The AP report stated: "Such computer mock-ups typically assess how high explosives compress fissile warhead material, setting off the chain reaction that results in a nuclear explosion."
Iran has dismissed past intelligence documents about previous alleged nuclear weapons-related work as fabrications.
In the background has been the steady drumbeat of Israel urging military action. This week Mr. Netanyahu stepped up his rhetoric, aiming at President Obama's diplomatic approach, and the White House effort to ensure that Israel does not launch a strike.
"The world tells Israel, 'Wait. There's still time,'" Netanyahu said on Tuesday. "And I say: 'Wait for what? Wait until when?' Those in the international community who refuse to put red lines before Iran don't have a moral right to place a red light before Israel."
Iranian officials dismiss Israeli threats, and routinely hurl their own counter-threats at the Jewish state. But Iran is facing greater challenges.

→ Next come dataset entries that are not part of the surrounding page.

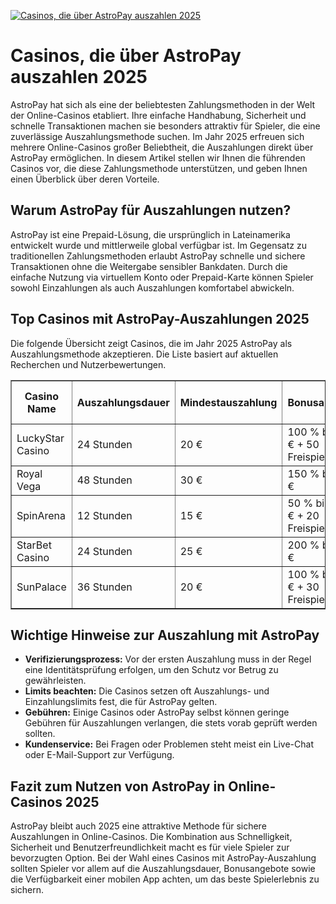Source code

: [![Casinos, die über AstroPay auszahlen 2025](https://123-caf.pages.dev/gitsignup.png)](https://vrmoo.ru/Bt82HjjY)

<h1>Casinos, die über AstroPay auszahlen 2025</h1> <p>AstroPay hat sich als eine der beliebtesten Zahlungsmethoden in der Welt der Online-Casinos etabliert. Ihre einfache Handhabung, Sicherheit und schnelle Transaktionen machen sie besonders attraktiv für Spieler, die eine zuverlässige Auszahlungsmethode suchen. Im Jahr 2025 erfreuen sich mehrere Online-Casinos großer Beliebtheit, die Auszahlungen direkt über AstroPay ermöglichen. In diesem Artikel stellen wir Ihnen die führenden Casinos vor, die diese Zahlungsmethode unterstützen, und geben Ihnen einen Überblick über deren Vorteile.</p>  <h2>Warum AstroPay für Auszahlungen nutzen?</h2> <p>AstroPay ist eine Prepaid-Lösung, die ursprünglich in Lateinamerika entwickelt wurde und mittlerweile global verfügbar ist. Im Gegensatz zu traditionellen Zahlungsmethoden erlaubt AstroPay schnelle und sichere Transaktionen ohne die Weitergabe sensibler Bankdaten. Durch die einfache Nutzung via virtuellem Konto oder Prepaid-Karte können Spieler sowohl Einzahlungen als auch Auszahlungen komfortabel abwickeln.</p>  <h2>Top Casinos mit AstroPay-Auszahlungen 2025</h2> <p>Die folgende Übersicht zeigt Casinos, die im Jahr 2025 AstroPay als Auszahlungsmethode akzeptieren. Die Liste basiert auf aktuellen Recherchen und Nutzerbewertungen.</p>  <table border="1" cellpadding="8" cellspacing="0" style="border-collapse: collapse; width: 100%;">   <thead>     <tr>       <th>Casino Name</th>       <th>Auszahlungsdauer</th>       <th>Mindestauszahlung</th>       <th>Bonusangebot</th>       <th>Mobile App Verfügbar</th>     </tr>   </thead>   <tbody>     <tr>       <td>LuckyStar Casino</td>       <td>24 Stunden</td>       <td>20 €</td>       <td>100 % bis 200 € + 50 Freispiele</td>       <td>Ja</td>     </tr>     <tr>       <td>Royal Vega</td>       <td>48 Stunden</td>       <td>30 €</td>       <td>150 % bis 300 €</td>       <td>Ja</td>     </tr>     <tr>       <td>SpinArena</td>       <td>12 Stunden</td>       <td>15 €</td>       <td>50 % bis 150 € + 20 Freispiele</td>       <td>Nein</td>     </tr>     <tr>       <td>StarBet Casino</td>       <td>24 Stunden</td>       <td>25 €</td>       <td>200 % bis 500 €</td>       <td>Ja</td>     </tr>     <tr>       <td>SunPalace</td>       <td>36 Stunden</td>       <td>20 €</td>       <td>100 % bis 250 € + 30 Freispiele</td>       <td>Ja</td>     </tr>   </tbody> </table>  <h2>Wichtige Hinweise zur Auszahlung mit AstroPay</h2> <ul>   <li><strong>Verifizierungsprozess:</strong> Vor der ersten Auszahlung muss in der Regel eine Identitätsprüfung erfolgen, um den Schutz vor Betrug zu gewährleisten.</li>   <li><strong>Limits beachten:</strong> Die Casinos setzen oft Auszahlungs- und Einzahlungslimits fest, die für AstroPay gelten.</li>   <li><strong>Gebühren:</strong> Einige Casinos oder AstroPay selbst können geringe Gebühren für Auszahlungen verlangen, die stets vorab geprüft werden sollten.</li>   <li><strong>Kundenservice:</strong> Bei Fragen oder Problemen steht meist ein Live-Chat oder E-Mail-Support zur Verfügung.</li> </ul>  <h2>Fazit zum Nutzen von AstroPay in Online-Casinos 2025</h2> <p>AstroPay bleibt auch 2025 eine attraktive Methode für sichere Auszahlungen in Online-Casinos. Die Kombination aus Schnelligkeit, Sicherheit und Benutzerfreundlichkeit macht es für viele Spieler zur bevorzugten Option. Bei der Wahl eines Casinos mit AstroPay-Auszahlung sollten Spieler vor allem auf die Auszahlungsdauer, Bonusangebote sowie die Verfügbarkeit einer mobilen App achten, um das beste Spielerlebnis zu sichern.</p>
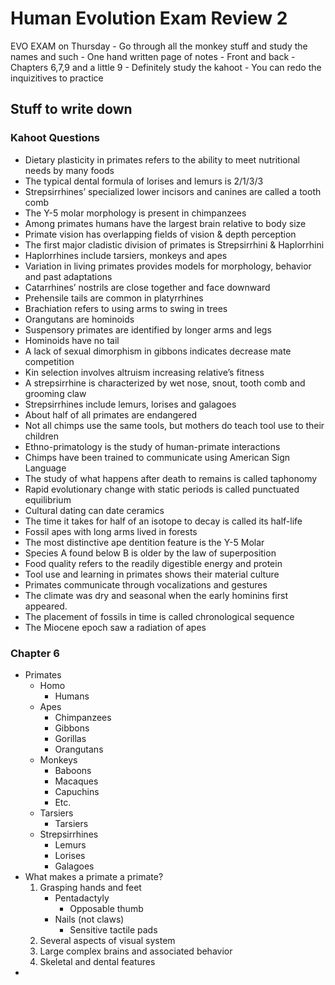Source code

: # Human Evolution Exam Review 2
EVO EXAM on Thursday
	- Go through all the monkey stuff and study the names and such
		- One hand written page of notes
			- Front and back
		- Chapters 6,7,9 and a little 9
		- Definitely study the kahoot
		- You can redo the inquizitives to practice

## Stuff to write down
### Kahoot Questions
- Dietary plasticity in primates refers to the ability to meet nutritional needs by many foods
- The typical dental formula of lorises and lemurs is 2/1/3/3
- Strepsirrhines’ specialized lower incisors and canines are called a tooth comb
- The Y-5 molar morphology is present in chimpanzees
- Among primates humans have the largest brain relative to body size
- Primate vision has overlapping fields of vision & depth perception
- The first major cladistic division of primates is Strepsirrhini & Haplorrhini
- Haplorrhines include tarsiers, monkeys and apes
- Variation in living primates provides models for morphology, behavior and past adaptations
- Catarrhines’ nostrils are close together and face downward
- Prehensile tails are common in platyrrhines
- Brachiation refers to using arms to swing in trees
- Orangutans are hominoids
- Suspensory primates are identified by longer arms and legs
- Hominoids have no tail
- A lack of sexual dimorphism in gibbons indicates decrease mate competition
- Kin selection involves altruism increasing relative’s fitness
- A strepsirrhine is characterized by wet nose, snout, tooth comb and grooming claw
- Strepsirrhines include lemurs, lorises and galagoes
- About half of all primates are endangered
- Not all chimps use the same tools, but mothers do teach tool use to their children
- Ethno-primatology is the study of human-primate interactions
- Chimps have been trained to communicate using American Sign Language
- The study of what happens after death to remains is called taphonomy
- Rapid evolutionary change with static periods is called punctuated equilibrium
- Cultural dating can date ceramics
- The time it takes for half of an isotope to decay is called its half-life
- Fossil apes with long arms lived in forests 
- The most distinctive ape dentition feature is the Y-5 Molar
- Species A found below B is older by the law of superposition
- Food quality refers to the readily digestible energy and protein 
- Tool use and learning in primates shows their material culture 
- Primates communicate through vocalizations and gestures
- The climate was dry and seasonal when the early hominins first appeared. 
- The placement of fossils in time is called chronological sequence
- The Miocene epoch saw a radiation of apes
### Chapter 6
- Primates
	- Homo
		- Humans
	- Apes
		- Chimpanzees
		- Gibbons
		- Gorillas
		- Orangutans
	- Monkeys
		- Baboons
		- Macaques
		- Capuchins
		- Etc.
	- Tarsiers
		- Tarsiers
	- Strepsirrhines
		- Lemurs
		- Lorises
		- Galagoes
- What makes a primate a primate?
	1. Grasping hands and feet
		- Pentadactyly
			- Opposable thumb
		- Nails (not claws)
			- Sensitive tactile pads
	2. Several aspects of visual system
	3. Large complex brains and associated behavior
	4. Skeletal and dental features
-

"The Iranians are regionally isolated and internationally exposed, and domestically they are scrambling," says Chubin of Carnegie. "All of that means they are weak, so they can either give in, or they can push back. And the answer is they are doing both.
"They are saying, 'Yes, let's meet, let's talk, let's be reasonable,' with the hope that they can get the Chinese and the Russians to say, 'Hey, Iran is being reasonable,' " says Chubin. "And the push back is in Syria" with declarations by top Iranian officials that they "will not allow" the regime to collapse.